Back with Chester: three feisty gorgeous chicks and him being good providing dad. Two weeks ago disaster struck again: one died suddenly and the second one is broody again and been sitting on eggs for 2 days now. Which is great as far as I'm concerned, but HE seems to be feeling lonely and not interested in his off spring

So he's hanging around the other hen run a lot

This morning, all of them, 2 roosters, 2 lots of chicks ( aged 4 weeks apart) and hens all in one run ! The older lot of chicks being careful, but not getting pecked, and now they have settled in the big tree over the run. I'm tempted to leave them all together, all the chicks can fly and it's totally free range.

The roosters still seem to fight, but I've just given up and will let them sort it out. Unless it gets to bloody!

The Silver Wyandotte hen is now on her second lot of eggs, my fourth lot since we've got chickens, and I'm getting over it . Still excited to see new chicks, but with our set-up I struggle to look after everyone properly!

We will need a bigger hen house and run if I want to raise chicks for our meat supply, so doing it this way has certainly taught me a lot, with hopefully no one for the worse off

That's it for today,
try to keep it short and sweet.

27th February 2008

My first blog here ;-)

Posted 27th February 2008 at 09:18 AM by pisa
Well, it has been a very interesting road traveled getting lifestock: chickens for starters.

This forum  has been an incredible source of information and helpful people. I certainly wouldn't have ventured into the next chapter without it:
getting a rooster and finding out what nature has in store for us.

Well, today it seems that it is going to be at least one chick. Out of two eggs that's not bad going I reckon. I'm too excited for words, almost like when I found out that I was pregnant.

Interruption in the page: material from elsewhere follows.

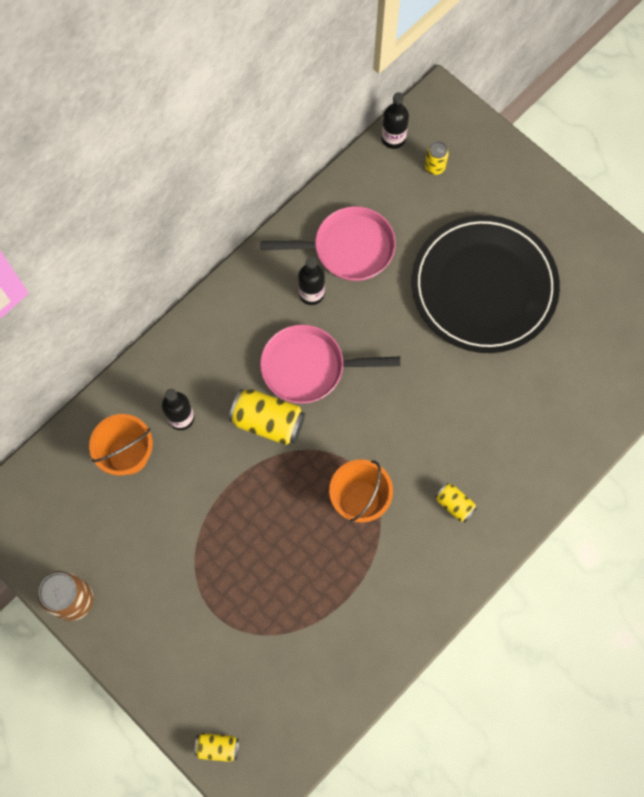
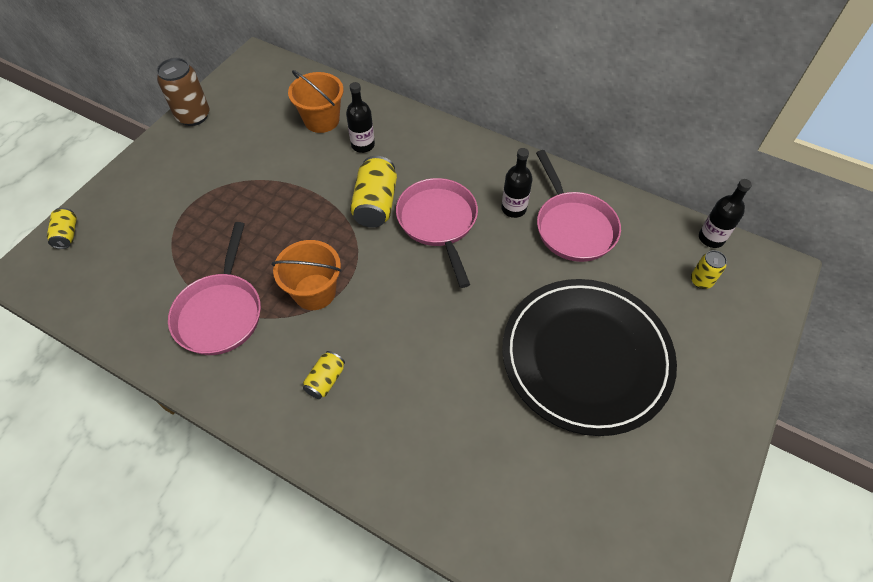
camera: 75 degrees right, 15 degrees down
none -> pink pan [168,222,261,355]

New life, opportunities, challenges, and downfalls.

Even though I struggle sometimes with the isolation of country life, I love it to bits and wouldn't go back to the city for all the money in the world. Unless of course my family's health required it for some reason!

And that's another lovely thing about this forum, it's full of people that feel the same, are positive about their choices and happy to talk about it and to you!!

So, I'll leave at that for today, there will be more updates on the animals!!

First post

Well, a new year, and a new blog. Kind of.
RL had taken over all my spare time and my music blog is not getting any attention.
And just to show that I have not just sitting on my behind and getting fat, here's what's been happening out on the land.
So, for now, a kind of "copy&paste" to give you all a chance to catch up, and then hopefully new stuff as it happens, when it happens.

PS: the content might upset or disturb some people: it's about living in the country, with livestock, which is intended for eating. I'm learning to bring up animals the best possible way, for them, and face the fact that as a carnivore I have to kill to eat. If you feel you cannot cope with this aspect, you might want to stop reading here!